Desktop Software: We provide access to a variety of desktop sequence analysis packages for a single subscription fee. Click here for more information.
Sequencher (Mac and PC): The tool of choice for contig
assembly on your desktop. Also includes some analysis tools and the ability
to connect to the NCBI database.
MacVector (Mac) and AccelrysGene (PC):
Complete desktop sequence analysis package provided by Accelrys. Provides
many analysis tools and can connect to the NCBI database for text and
BLAST queries.
LaserGene (Mac and PC): Complete cross-platform sequence analysis suite.
Vector NTI (Mac and PC): Alternative complete
package provided by InVitrogen. Now available at no cost from the user community pages at InVitrogen (although there is no support from InVitrogen other than the user community forums.
Server Software: A variety of server based tools are provided that can be accessed via a web browser or terminal connection. These tools tend to be more powerful than the desk top packages but are also more difficult to use in many cases. Click here for more information.
BioTeam
InQuiry web tools: Includes
many bioinformatics algorithms that are accessible via a web browser
including the EMBOSS suite. Anyone with a PennName can use this
resource.
GCG sequence analysis package: No longer supported by PBiC. GCG is being phased out in favor of the inQuiry package
above.
Database
searching/comparison: BLAST, FASTA, SIM4, BLAT, cross_match
etc.
Sequence assembly/SNP analysis: PHRED/PHRAP, consed,
polyphred.
Mapping: GHT (GeneHunter Two Locus).
Repeat Detection: RepeatMasker and Dust
Gene Finding: GenScan, GeneWise (wise tools).
EMBOSS
package:Similar to GCG in that it includes may different programs for sequence
analysis. UNIX command line access and web access via the InQuiry tools
above.
Statistical analyses: The R package with the
BioConductor libraries is installed.
Promoter analyses: BioProspector, AlignAce
and MEME for novel motif detection. PRIMA is used to identify
over-represented known motifs (transfac) in a sequence dataset.
Liniac Compute
Cluster: Used for very compute intensive applications such
as GHT or when doing many iterative tasks such as BLAST or RepeatMasking
many sequences. Consists of 256 processors, >2 terabytes storage
and associated servers.
BLAST databases: Public databases (from NCBI) are updated weekly and others updated on an as needed basis.

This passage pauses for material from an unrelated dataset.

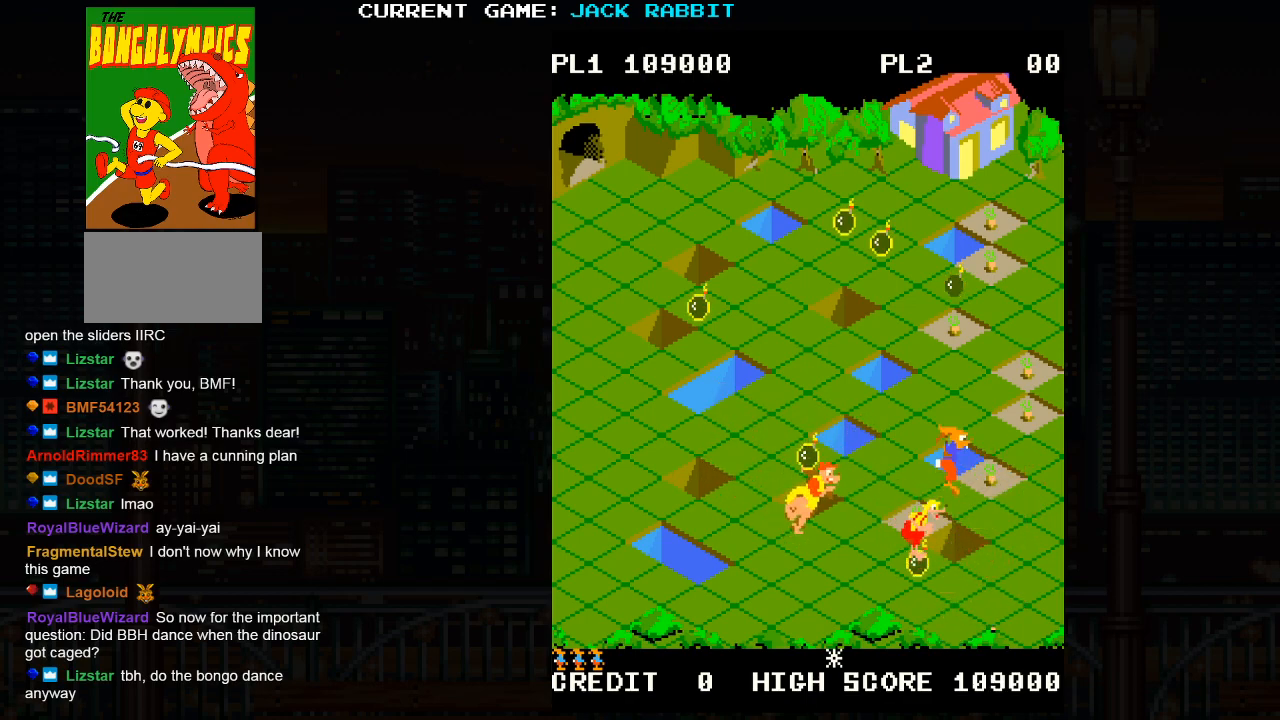
{"buttons": [], "left_stick": "up-right", "events": []}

ORACLE: An Oracle instance is available for users who need a relational database. This includes access to a GUS database where users can securely store their data using this powerful schema for data integration (facilitated by SQL query access to the public AllGenes resource).
Lab specific databases and tools: We will develop (or provide oversight to develop) databases and interfaces for the needs of specific laboratories or groups. A couple of examples have been developed and are indicated below. We have developed build systems so that databases with this basic functionality (add, edit, delete and query data securely) can be easily set up, thus keeping the cost low.
Sequence Annotation Database: Users
are provided forms to submit sequences in batch, annotate their sequences
and query their database using text or sequence. Upon
submission, vector is removed, sequences are masked and blasted against
a set of user specified databases and all information stored. Users
may then retrieve say all sequences that match with a P Value better
than 1e-20 a protein with “kinase” in
the defline and then go on to display and manually add additional
annotation to entries if desired.
Resource Database: Databases for resources (such as
mouse strains, Taqman assays, primers etc) that allow laboratories,
groups or the entire University to add, edit, delete and query data.
Secure access can be restricted using PennKeys and/or specific user names.
Two example databases that are open to UPenn researchers are a database
for mouse strains at Penn and a database of expertise among Penn faculty.